## WORK ORDER
Each line from the one containing "left ear: (188, 84)" to the end of the entries is to be repeated exactly, and no other line.

## MATERIAL FOR THE TASK
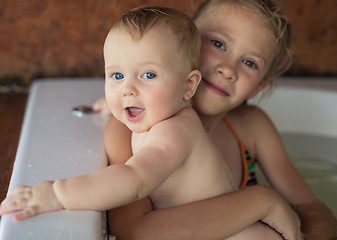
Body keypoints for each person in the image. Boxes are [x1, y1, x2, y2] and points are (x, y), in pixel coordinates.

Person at [0, 6, 302, 240]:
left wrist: (57, 193)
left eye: (148, 75)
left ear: (188, 84)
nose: (227, 68)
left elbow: (134, 180)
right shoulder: (157, 119)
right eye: (117, 76)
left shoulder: (176, 129)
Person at [94, 1, 337, 240]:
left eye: (249, 63)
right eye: (217, 43)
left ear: (257, 87)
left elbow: (317, 215)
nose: (228, 69)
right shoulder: (128, 131)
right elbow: (133, 232)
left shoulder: (251, 127)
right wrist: (262, 202)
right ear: (183, 39)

## FINAL ANSWER
left ear: (188, 84)
nose: (227, 68)
left elbow: (134, 180)
right shoulder: (157, 119)
right eye: (117, 76)
left shoulder: (176, 129)
Person at [94, 1, 337, 240]:
left eye: (249, 63)
right eye: (217, 43)
left ear: (257, 87)
left elbow: (317, 215)
nose: (228, 69)
right shoulder: (128, 131)
right elbow: (133, 232)
left shoulder: (251, 127)
right wrist: (262, 202)
right ear: (183, 39)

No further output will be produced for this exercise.